──────── TEXT PROVIDED ────────

The year after the Yankees and Babe Ruth parted ways, Lou Gehrig had one of the least productive seasons of his career. That 1935 campaign was still a fantastic season by any other player’s standards — 30 home runs, 119 RBI and a 1.049 OPS — but it wasn’t up to his standards, particularly coming off one of the most productive season of his career the year before in 1934. Perhaps not coincidentally, the Yankees failed to win at least 90 games for the first time in five seasons.
The downturn didn’t last; Gehrig rebounded by winning AL MVP in 1936 and reeled off back-to-back monster seasons before the effects of the disease that now bears his name brought his playing career to an end by the close of the decade. But the first season sans Ruth was a challenge.
Fast forward seven decades and compare apples to apples, and we need only look at how Casey Nogueira, Whitney Engen, Tobin Heath and North Carolina fared the season after Heather O’Reilly graduated — the lull in the middle of three national championships for the former trio’s class — for another example of the same phenomenon. O’Reilly graduated, the Tar Heels, by their standards, stopped scoring and the season ended short of the College Cup.
It’s not easy to replace a legend, even for someone bound to earn their own place in the history of a sport.
As her senior season begins, Stanford’s Christen Press doesn’t have the luxury of an adjustment period. She gets one crack at replacing Kelley O’Hara as the face and pulse of the Cardinal before some WPS teams presumably happily scoops her up for the next decade.

──────── MATERIAL SHOWN ────────

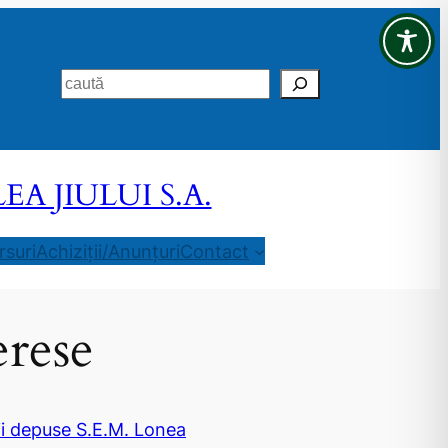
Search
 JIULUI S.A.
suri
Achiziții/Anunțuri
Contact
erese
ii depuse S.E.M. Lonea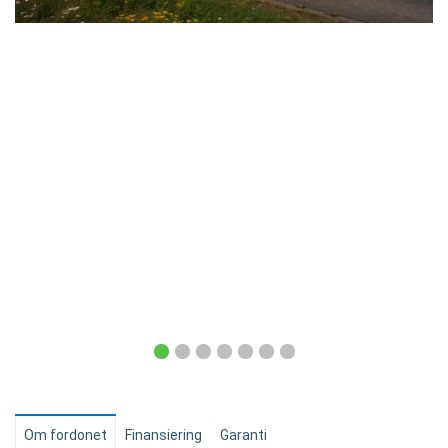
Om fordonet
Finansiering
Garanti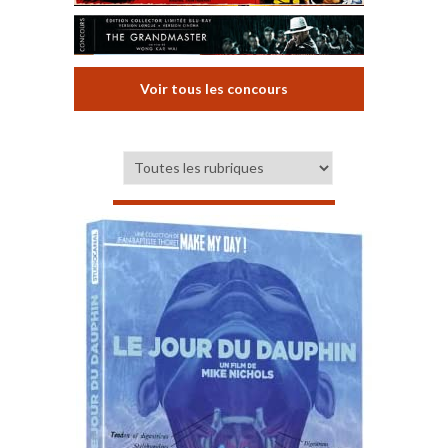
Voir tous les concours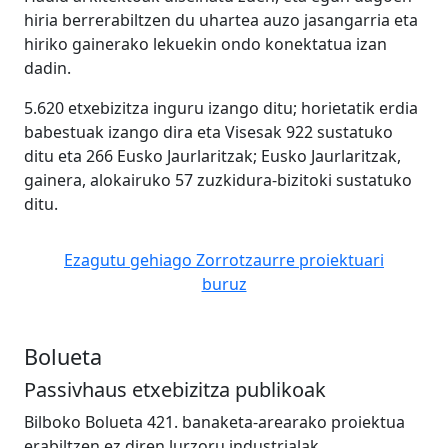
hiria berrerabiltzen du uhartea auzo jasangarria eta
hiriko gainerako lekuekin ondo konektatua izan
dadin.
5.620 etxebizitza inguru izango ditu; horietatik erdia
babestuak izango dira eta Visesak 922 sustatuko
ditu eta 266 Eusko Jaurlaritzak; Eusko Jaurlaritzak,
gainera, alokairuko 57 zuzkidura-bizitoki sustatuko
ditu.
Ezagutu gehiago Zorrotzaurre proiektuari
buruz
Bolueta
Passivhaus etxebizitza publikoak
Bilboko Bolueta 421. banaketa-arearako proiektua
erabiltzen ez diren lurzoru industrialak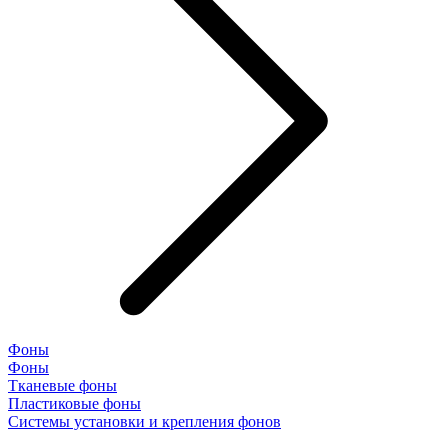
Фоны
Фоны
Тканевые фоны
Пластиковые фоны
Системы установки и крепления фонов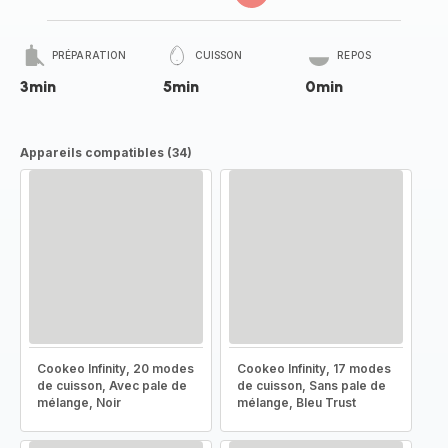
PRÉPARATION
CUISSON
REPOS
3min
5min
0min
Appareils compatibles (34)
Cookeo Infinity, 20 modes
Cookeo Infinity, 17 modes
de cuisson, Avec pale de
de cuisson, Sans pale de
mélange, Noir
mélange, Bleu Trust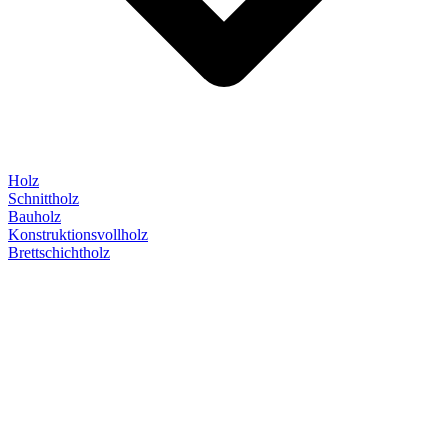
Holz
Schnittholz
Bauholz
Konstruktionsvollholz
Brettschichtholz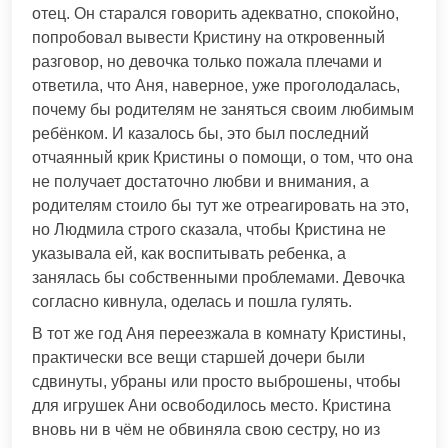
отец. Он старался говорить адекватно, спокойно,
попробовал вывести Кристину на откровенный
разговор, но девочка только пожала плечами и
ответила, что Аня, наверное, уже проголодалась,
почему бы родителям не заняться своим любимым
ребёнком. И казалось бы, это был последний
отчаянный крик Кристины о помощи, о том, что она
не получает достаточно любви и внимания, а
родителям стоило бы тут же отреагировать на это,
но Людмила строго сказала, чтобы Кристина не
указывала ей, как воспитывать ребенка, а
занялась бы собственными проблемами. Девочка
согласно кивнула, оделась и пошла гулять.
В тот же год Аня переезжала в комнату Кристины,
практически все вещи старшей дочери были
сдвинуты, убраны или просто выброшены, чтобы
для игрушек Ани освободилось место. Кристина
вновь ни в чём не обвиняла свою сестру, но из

────────
──────── MATERIAL SHOWN ────────

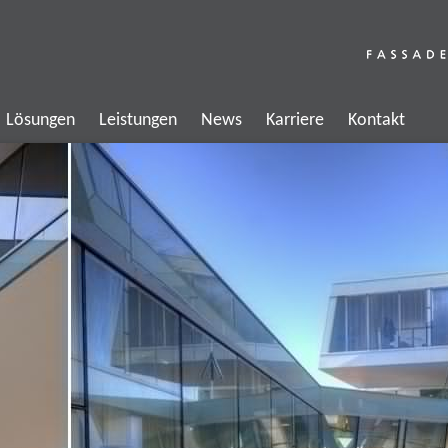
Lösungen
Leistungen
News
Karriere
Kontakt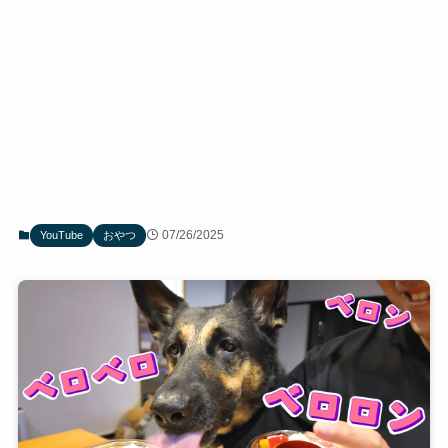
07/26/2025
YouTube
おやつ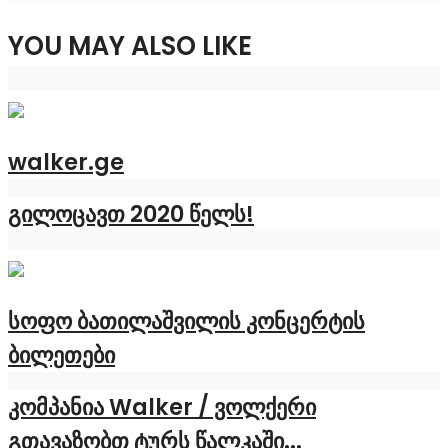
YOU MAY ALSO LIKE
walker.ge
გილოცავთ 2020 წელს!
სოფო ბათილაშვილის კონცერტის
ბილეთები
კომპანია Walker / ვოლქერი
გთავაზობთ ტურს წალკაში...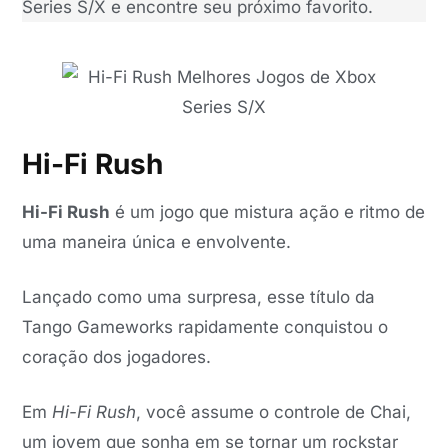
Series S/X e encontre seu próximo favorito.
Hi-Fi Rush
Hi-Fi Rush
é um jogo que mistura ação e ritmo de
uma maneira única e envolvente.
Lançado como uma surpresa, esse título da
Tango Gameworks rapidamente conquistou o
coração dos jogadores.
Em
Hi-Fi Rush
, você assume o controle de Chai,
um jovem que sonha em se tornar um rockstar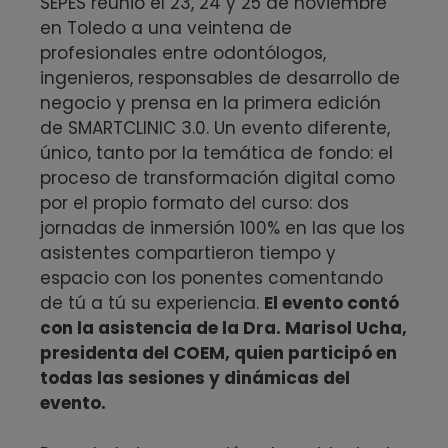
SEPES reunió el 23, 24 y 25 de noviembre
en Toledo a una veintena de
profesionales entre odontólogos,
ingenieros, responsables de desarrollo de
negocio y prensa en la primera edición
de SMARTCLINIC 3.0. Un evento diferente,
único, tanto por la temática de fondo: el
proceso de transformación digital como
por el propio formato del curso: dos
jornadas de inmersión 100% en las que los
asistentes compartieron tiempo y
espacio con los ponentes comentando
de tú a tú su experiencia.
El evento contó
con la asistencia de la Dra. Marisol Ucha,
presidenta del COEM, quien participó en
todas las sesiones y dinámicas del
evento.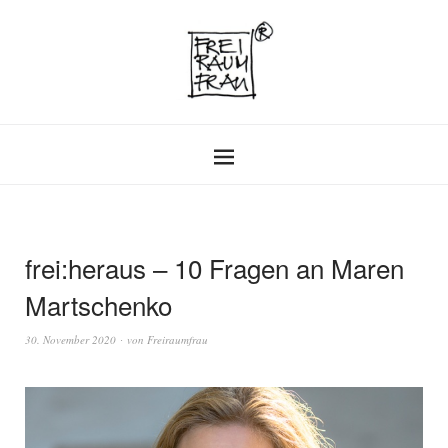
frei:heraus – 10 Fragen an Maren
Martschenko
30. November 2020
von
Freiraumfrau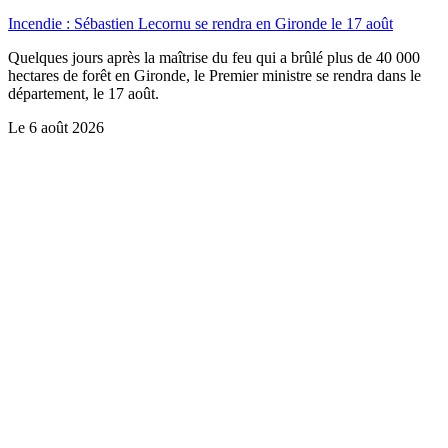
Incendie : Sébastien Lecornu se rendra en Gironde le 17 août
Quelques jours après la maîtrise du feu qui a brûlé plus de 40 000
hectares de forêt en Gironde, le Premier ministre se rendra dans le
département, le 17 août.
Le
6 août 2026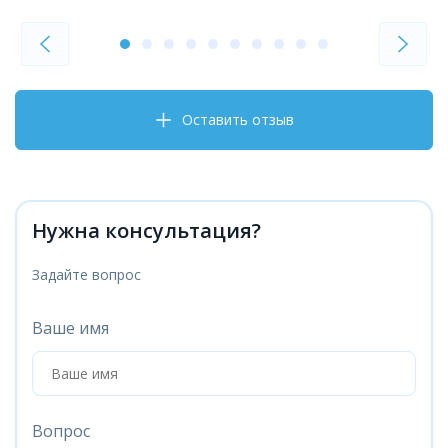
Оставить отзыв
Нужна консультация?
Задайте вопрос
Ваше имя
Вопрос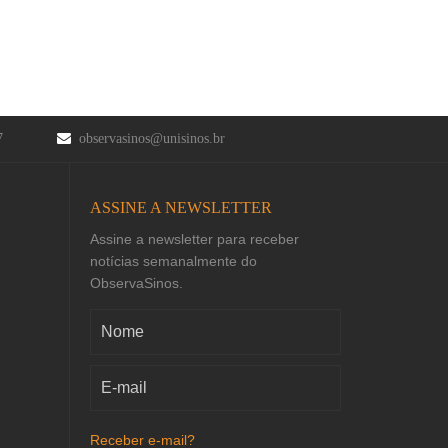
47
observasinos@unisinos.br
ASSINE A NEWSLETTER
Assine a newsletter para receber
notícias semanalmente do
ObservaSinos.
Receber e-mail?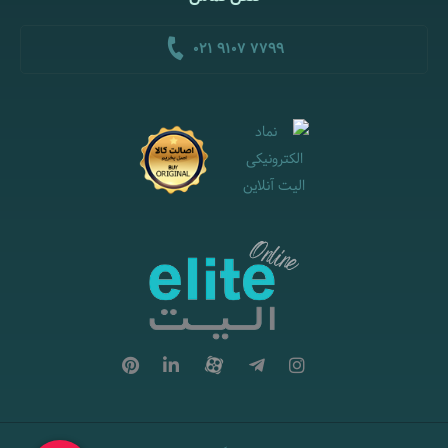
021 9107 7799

────────
──────── MATERIAL SHOWN ────────

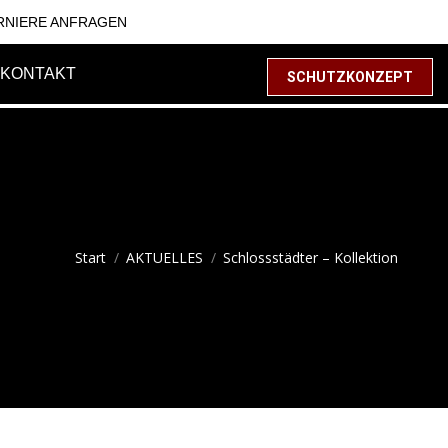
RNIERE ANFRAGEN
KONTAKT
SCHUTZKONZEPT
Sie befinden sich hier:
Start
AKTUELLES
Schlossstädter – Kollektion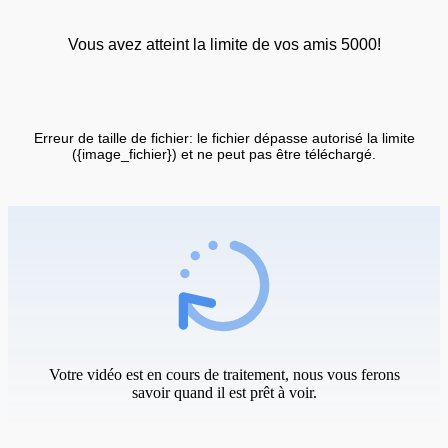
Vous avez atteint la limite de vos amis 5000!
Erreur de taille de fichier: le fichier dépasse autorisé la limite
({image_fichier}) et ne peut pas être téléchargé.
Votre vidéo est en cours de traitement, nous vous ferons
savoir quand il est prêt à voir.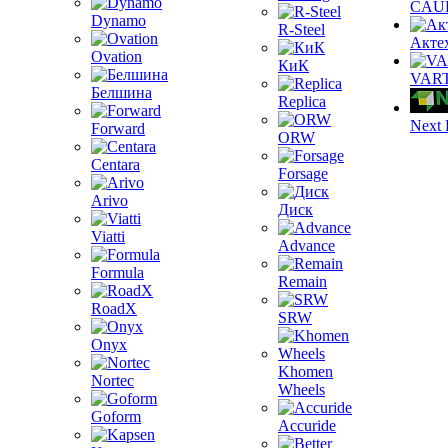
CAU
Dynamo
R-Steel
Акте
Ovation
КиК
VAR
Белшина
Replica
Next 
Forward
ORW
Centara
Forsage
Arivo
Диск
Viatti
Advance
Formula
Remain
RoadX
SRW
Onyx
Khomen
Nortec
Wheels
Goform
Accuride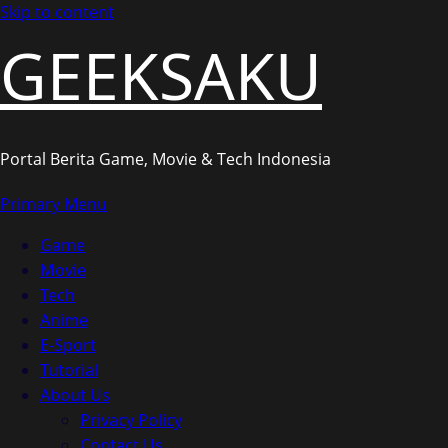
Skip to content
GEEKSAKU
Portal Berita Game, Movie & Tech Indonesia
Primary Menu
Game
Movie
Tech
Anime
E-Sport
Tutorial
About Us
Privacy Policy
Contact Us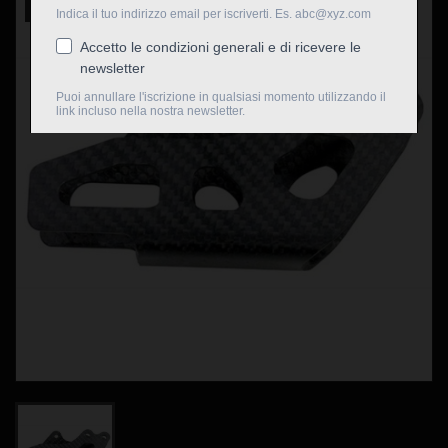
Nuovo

────────

WHAT TO DO: Could you repeat the text on replacing a legend, starting at "The downturn didn’t" and ending at "the College Cup.", but swap "national championships" for "NCAA titles"?

COMPLETED TASK:
The downturn didn’t last; Gehrig rebounded by winning AL MVP in 1936 and reeled off back-to-back monster seasons before the effects of the disease that now bears his name brought his playing career to an end by the close of the decade. But the first season sans Ruth was a challenge.
Fast forward seven decades and compare apples to apples, and we need only look at how Casey Nogueira, Whitney Engen, Tobin Heath and North Carolina fared the season after Heather O’Reilly graduated — the lull in the middle of three NCAA titles for the former trio’s class — for another example of the same phenomenon. O’Reilly graduated, the Tar Heels, by their standards, stopped scoring and the season ended short of the College Cup.